TxBDC Partners with UTSW in Spinal Cord Injury Research

May 7, 2019

Dr. Katy Millay, author of the study published in the Journal of NeuroEngineering and Rehabilitation.

Dr. Jane Wigginton, chief medical officer at TxBDC and associate professor of emergency medicine at UTSW.

Accurate and sensitive measurement of hand and arm movements are required when determining if a new therapy improves functional recovery following a spinal cord injury (SCI). A novel therapy tool called RePlay invented by researchers at the Texas Biomedical Device Center at The University of Texas at Dallas has demonstrated a robust system for objective measures of hand and arm movements during rehabilitation.

The RePlay system was developed by recent graduate Dr. Katy Millay under the leadership of Dr. Jane Wigginton, chief medical officer at TxBDC and an Associate Professor of emergency medicine at UT Southwestern Medical Center. The findings show that this tool provides accurate and objective measures of hand movements that compare with state-of-the-art assessments used with spinal cord patients.

The results of the study were published April 11 in the Journal of NeuroEngineering and Rehabilitation. Researchers at the TxBDC plan to use this system in upcoming clinical trials with spinal cord patients undergoing Targeted Plasticity Therapy (TPT).

The devices pictured above are part of the RePlay system, used to assess upper limb function after a spinal cord injury.

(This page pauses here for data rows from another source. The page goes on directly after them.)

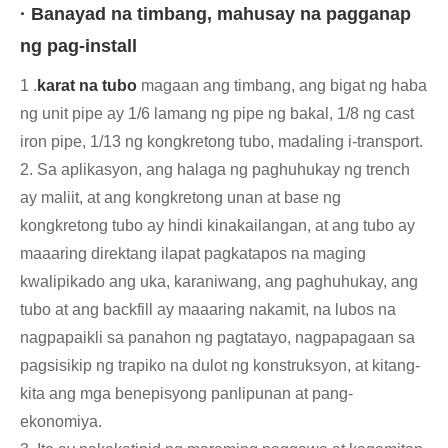
· Banayad na timbang, mahusay na pagganap
ng pag-install
1 .
karat na tubo
magaan ang timbang, ang bigat ng haba
ng unit pipe ay 1/6 lamang ng pipe ng bakal, 1/8 ng cast
iron pipe, 1/13 ng kongkretong tubo, madaling i-transport.
2. Sa aplikasyon, ang halaga ng paghuhukay ng trench
ay maliit, at ang kongkretong unan at base ng
kongkretong tubo ay hindi kinakailangan, at ang tubo ay
maaaring direktang ilapat pagkatapos na maging
kwalipikado ang uka, karaniwang, ang paghuhukay, ang
tubo at ang backfill ay maaaring nakamit, na lubos na
nagpapaikli sa panahon ng pagtatayo, nagpapagaan sa
pagsisikip ng trapiko na dulot ng konstruksyon, at kitang-
kita ang mga benepisyong panlipunan at pang-
ekonomiya.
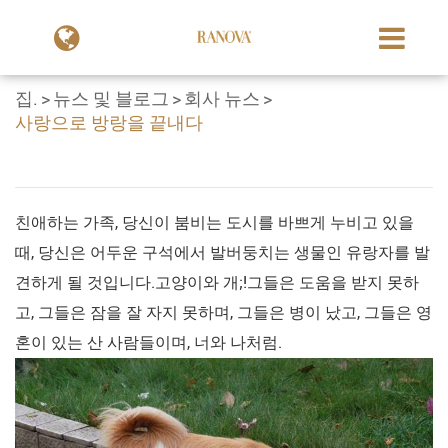
집.
뉴스 및 블로그
회사 뉴스
사랑으로 방랑을 끝내다
친애하는 가족, 당신이 붐비는 도시를 바쁘게 누비고 있을
때, 당신은 어두운 구석에서 발버둥치는 생물인 유랑자를 발
견하게 될 것입니다.고양이와 개;!그들은 도움을 받지 못하
고, 그들은 잠을 잘 자지 못하며, 그들은 병이 났고, 그들은 영
혼이 있는 산 사람들이며, 너와 나처럼.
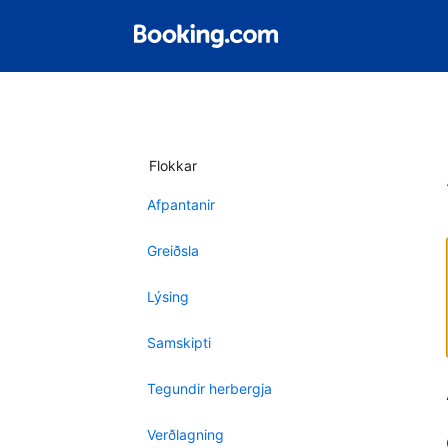
Flokkar
Afpantanir
Greiðsla
Lýsing
Samskipti
Tegundir herbergja
Verðlagning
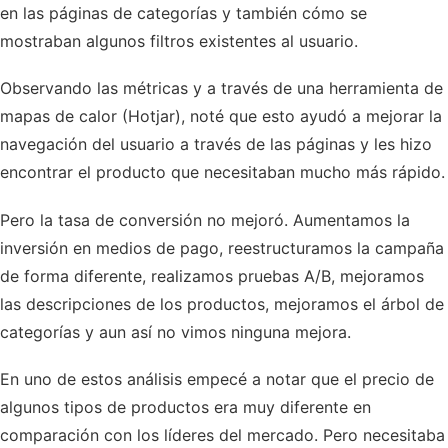
en las páginas de categorías y también cómo se
mostraban algunos filtros existentes al usuario.
Observando las métricas y a través de una herramienta de
mapas de calor (Hotjar), noté que esto ayudó a mejorar la
navegación del usuario a través de las páginas y les hizo
encontrar el producto que necesitaban mucho más rápido.
Pero la tasa de conversión no mejoró. Aumentamos la
inversión en medios de pago, reestructuramos la campaña
de forma diferente, realizamos pruebas A/B, mejoramos
las descripciones de los productos, mejoramos el árbol de
categorías y aun así no vimos ninguna mejora.
En uno de estos análisis empecé a notar que el precio de
algunos tipos de productos era muy diferente en
comparación con los líderes del mercado. Pero necesitaba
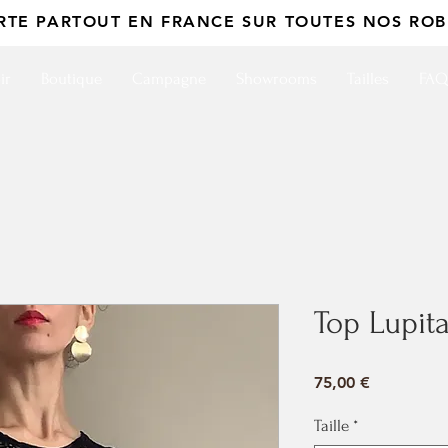
ERTE PARTOUT EN FRANCE SUR TOUTES NOS ROB
ir
Boutique
Campagne
Showrooms
Tailles
FAQ
Top Lupit
Prix
75,00 €
Taille
*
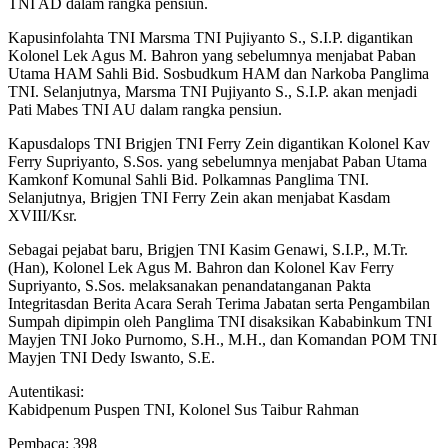
TNI AD dalam rangka pensiun.
Kapusinfolahta TNI Marsma TNI Pujiyanto S., S.I.P. digantikan
Kolonel Lek Agus M. Bahron yang sebelumnya menjabat Paban
Utama HAM Sahli Bid. Sosbudkum HAM dan Narkoba Panglima
TNI. Selanjutnya, Marsma TNI Pujiyanto S., S.I.P. akan menjadi
Pati Mabes TNI AU dalam rangka pensiun.
Kapusdalops TNI Brigjen TNI Ferry Zein digantikan Kolonel Kav
Ferry Supriyanto, S.Sos. yang sebelumnya menjabat Paban Utama
Kamkonf Komunal Sahli Bid. Polkamnas Panglima TNI.
Selanjutnya, Brigjen TNI Ferry Zein akan menjabat Kasdam
XVIII/Ksr.
Sebagai pejabat baru, Brigjen TNI Kasim Genawi, S.I.P., M.Tr.
(Han), Kolonel Lek Agus M. Bahron dan Kolonel Kav Ferry
Supriyanto, S.Sos. melaksanakan penandatanganan Pakta
Integritasdan Berita Acara Serah Terima Jabatan serta Pengambilan
Sumpah dipimpin oleh Panglima TNI disaksikan Kababinkum TNI
Mayjen TNI Joko Purnomo, S.H., M.H., dan Komandan POM TNI
Mayjen TNI Dedy Iswanto, S.E.
Autentikasi:
Kabidpenum Puspen TNI, Kolonel Sus Taibur Rahman
Pembaca:
398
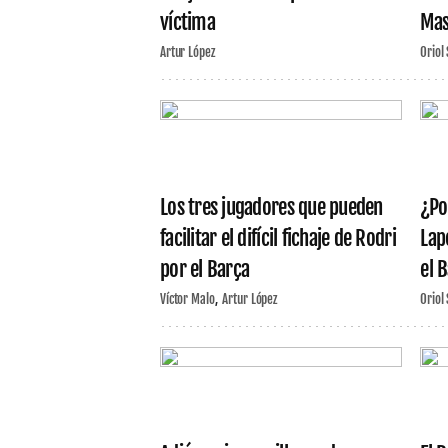
víctima
Mas
Artur López
Oriol
Los tres jugadores que pueden
¿Po
facilitar el difícil fichaje de Rodri
Lap
por el Barça
el 
Víctor Malo
Artur López
Oriol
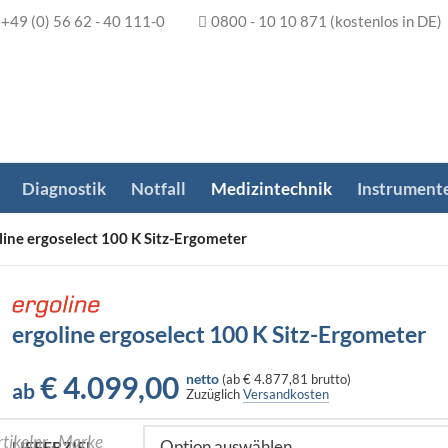
+49 (0) 56 62 - 40 111-0
0800 - 10 10 871
(kostenlos in DE)
Diagnostik
Notfall
Medizintechnik
Instrument
line ergoselect 100 K Sitz-Ergometer
ergoline ergoselect 100 K Sitz-Ergometer
€
4.099,00
netto
(
ab
€ 4.877,81
brutto)
ab
Zuzüglich
Versandkosten
LIEFERZIEL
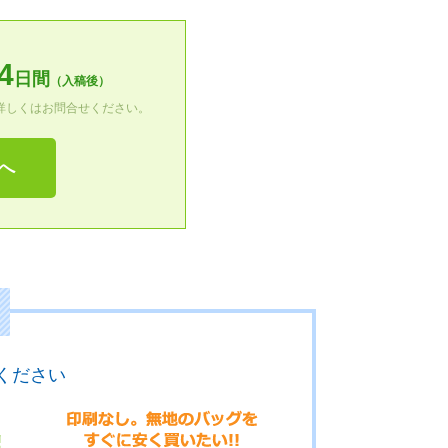
4
日間
（入稿後）
詳しくはお問合せください。
トへ
ください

TPT is a technique developed at the TxBDC. It pairs hand and arm movements with precisely timed vagus nerve stimulation (VNS). Stimulating the vagus nerve causes the release of chemicals in the brain that enhance learning during rehabilitation. These tools allow our researchers to deliver vagus nerve stimulation during hand and arm movements at just the right time.  Our early studies show that TPT generates 3 times the recovery compared to rehabilitation alone.  If successful, this approach will allow some SCI patients to once again use their hands and arms to independently perform daily activities such as eating with utensils or opening a door.

“Spinal cord injury affects more than 300,000 people in the US” said Dr. Jane Wigginton. “Patients need a real solution so they can get back to fully living their lives.”